Sylvia Hewlett: I'd been very involved in the talent wars right across the world, lived and worked in poor countries. I see myself as a bit of an international expert in those areas.
Sylvia Ann Hewlett, the founding President of the Center for Work-Life Policy, here in New York, which is a think tank.
Card: How Companies Can Learn to Leverage Diversity.
Sylvia Hewlett: I don't think it's obvious to leaders that this is a must-have. Everyone sees it as a nice-to-have, it's clearly a good adornment, particularly in good times. So making the business case for why this has to be done now, even in the midst of the global recession, actually needs a pretty complicated argument. To go down the list and to spell out why it is an urgent priority now, I think the first thing I would stress is the tremendous demographic shifts out there in the world.
Let me make it very vivid. If you take the global talent pipeline, everyone in the world that has at least a bachelors degree, only 17% of that pipeline these days comprises white men. 83% of every qualified labor pool around the world is actually female or multicultural. And therefore, just on share efficiency grounds, you're not going to be able to recruit the brightest and the best to lean on the richest pool of talent, if you tend to rely on white guys to lead you into the future. So the demographic changes I think make it a very urgent problem.
Another new factor, there's a lot of research on the efficacy of teams. It turns out diverse work teams encompassing gender diversity, racial diversity, age diversity make much better decisions and are much more innovative than homogeneous teams.
If you try to design a product these days relying on a bunch of Caucasian men who all grew up in Greenwich, the odds are you would end up with a very narrow kind of conception as to what might be useful out there. So the new world, particularly the London Business School has done a lot of new work on address the innovation and efficiency of teams, and how diversity makes a huge difference.
Another factor and perhaps I'll stop at three, although there are many out there, is what's happened to the face of the consumer/client. And again this is leaning on Tom Peter's work; he shows is that 83% of consumer decisions these days are made by women. The consumer is not king, the consumer's queen.
Discuss
robert knight on June 5, 2009, 10:46 PM
Sylvia Hewlett makes the business case for diversity: 83% of the talent pool are not white males. Don’t just rely on “a bunch of Caucasian men who grew up in Greenwich,” she says. Here, here!
Joe Gillis on June 11, 2009, 6:03 PM
If there’s anything that government and the financial industry have taught us, it is that a bunch of old white men making decisions in an isolated board room is a flawed process. I’d even go as far as to say that the need for workplace diversity may have never been more important, but I’m not entirely convinced that employers have caught on quite yet. Perhaps NYTimes.com’s slideshow of Google’s multi-cultural work force can help get the point across to some of those old white guys from Greenwich.
soccer on June 11, 2009, 6:30 PM
I don’t think diversity at the expense of performance is the answer.
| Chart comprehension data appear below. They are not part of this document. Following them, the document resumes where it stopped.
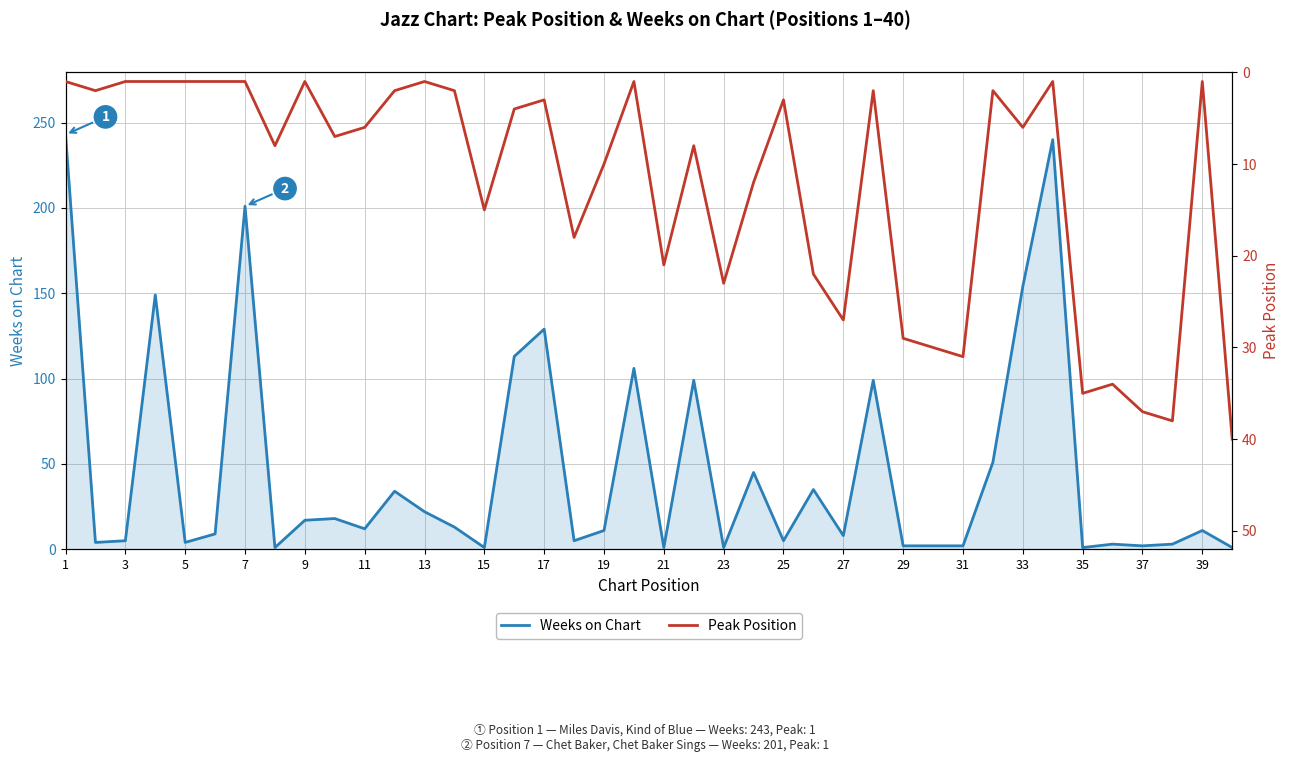

The value of Weeks on Chart at 17 is 25. True or false?

False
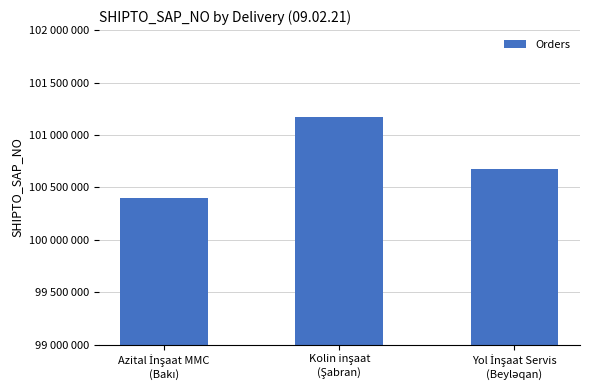

Reading left to right, transcribe all the data shown in this chart.

100401740	101171730	100676493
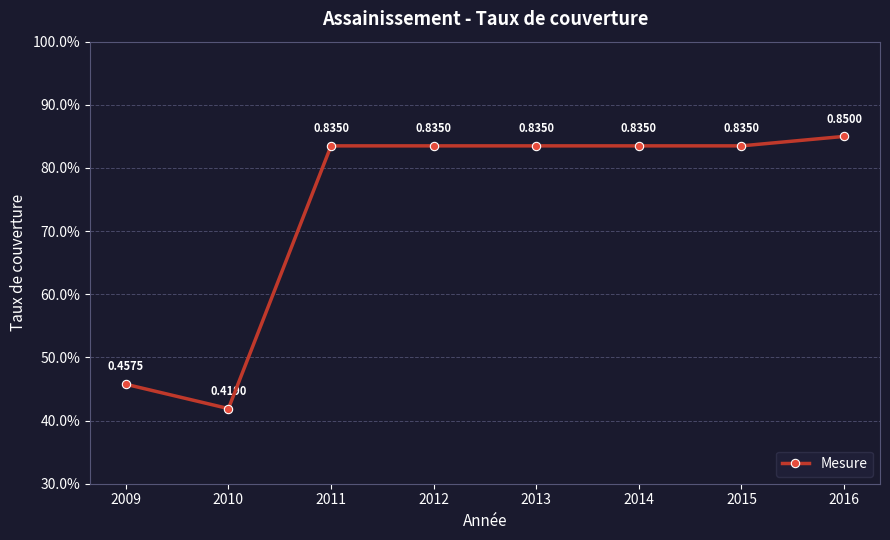

Does the chart display data point markers on the line(s)?

Yes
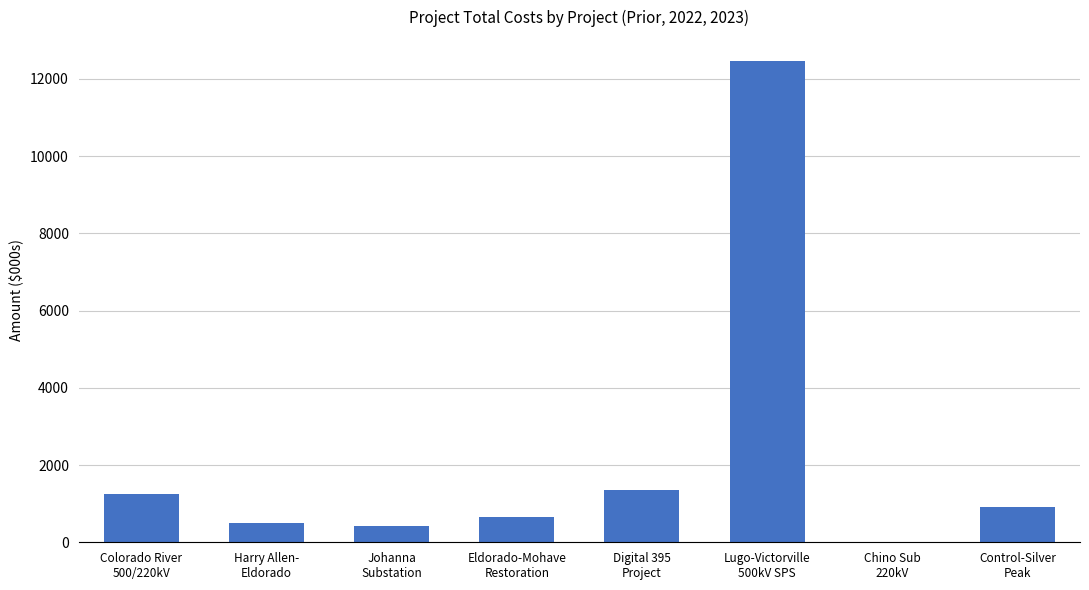

Reading left to right, transcribe all the data shown in this chart.

1250.7	493.0	414.7	657.0	1348.8	12459.5	-2.3	911.2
Sylvia simply contends that only hiring white men from Greenwich means that you are missing out on the best and the brightest. Companies need to find the best people, be they white, black, asian or from whatever cultural background.
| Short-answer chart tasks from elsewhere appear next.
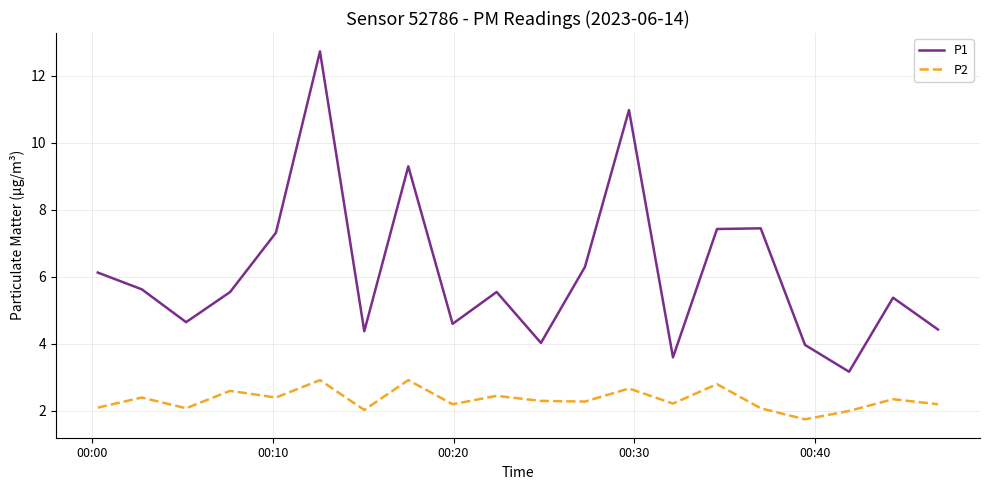

What are all the series names shown in the legend?

P1, P2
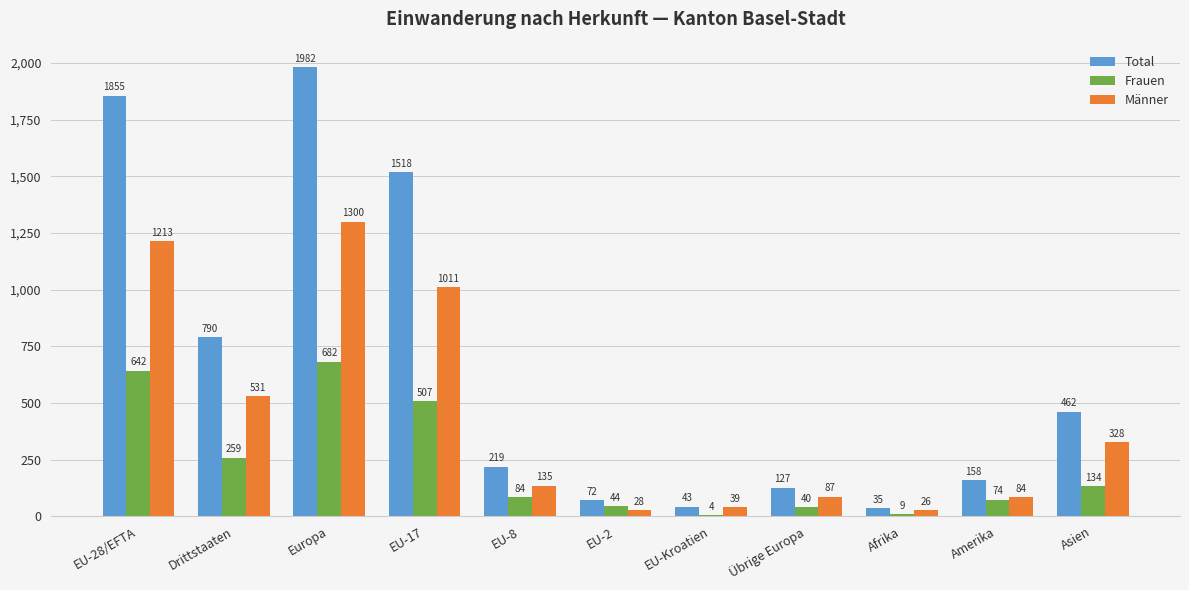

Reading left to right, extract all data points from this chart.

Total: 1855	790	1982	1518	219	72	43	127	35	158	462
Frauen: 642	259	682	507	84	44	4	40	9	74	134
Männer: 1213	531	1300	1011	135	28	39	87	26	84	328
Roberta Reynolds on June 16, 2009, 11:07 AM
This lady talks about “gender diversity, racial diversity, age diversity” — I love it.
colin day on June 20, 2009, 12:05 AM
This issue is one that will never be resolved. As a nation we need to be sure that all people are provided with an equal opportunity to succeed. Affirmative Action was created to make sure minority groups were not denied that right. This was the right thing to do.
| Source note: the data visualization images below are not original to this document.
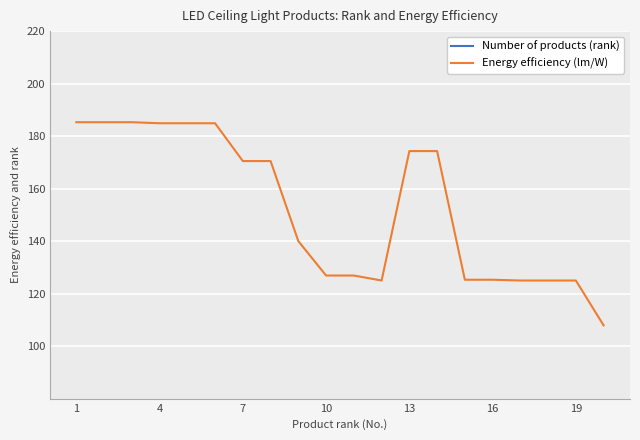

True or false: Number of products (rank) and Energy efficiency (lm/W) intersect in this chart.

False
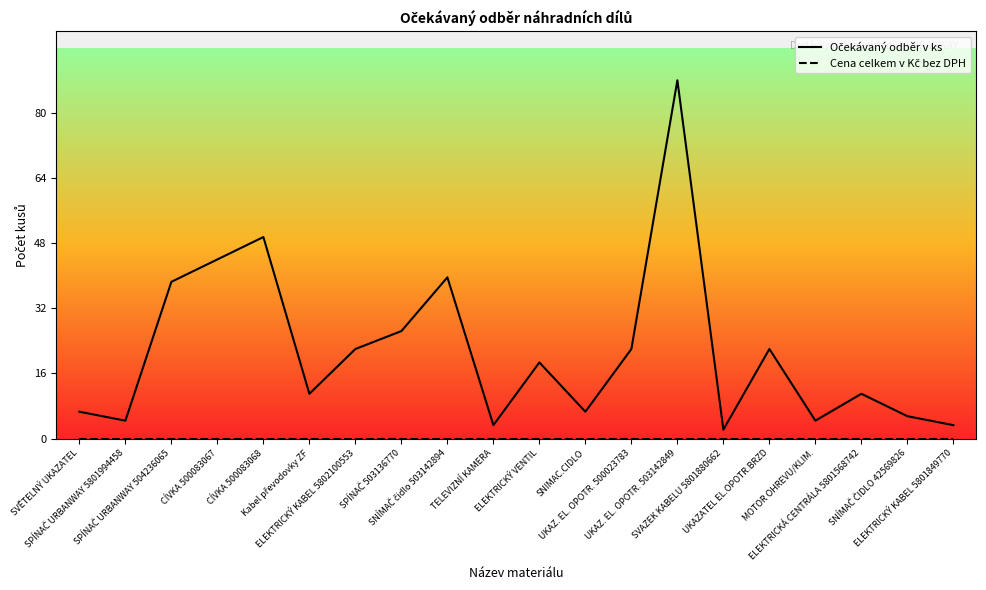

Rank the series by their maximum value, from highest to lowest.

Očekávaný odběr v ks, Cena celkem v Kč bez DPH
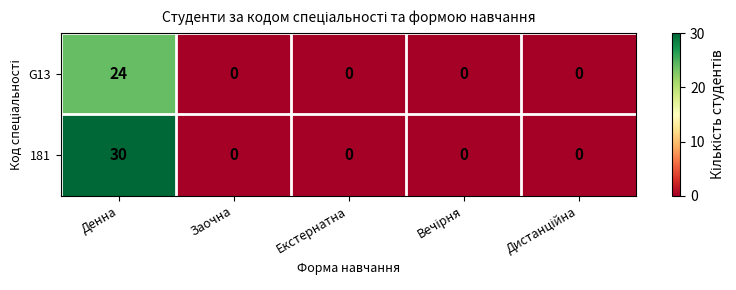

Which series has the widest spread of values?

181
We need to continue to protect people from discrimination that was legally sanctioned for centuries. Yes, we are making up for the wrongs of the past. I’m a white man and I suport it 100%, because I know that I was brought up with every advantage in life, and I think it’s right to give a person who hasn’t had it so easy some extra help in trying to secure decent employment.
Hewlett has it right here. A work place with a high degree of diversity truly reflects the make up of our society, and helps in bringing about greater understanding between races as they get to know each other as human beings, not as a color or a member of a race.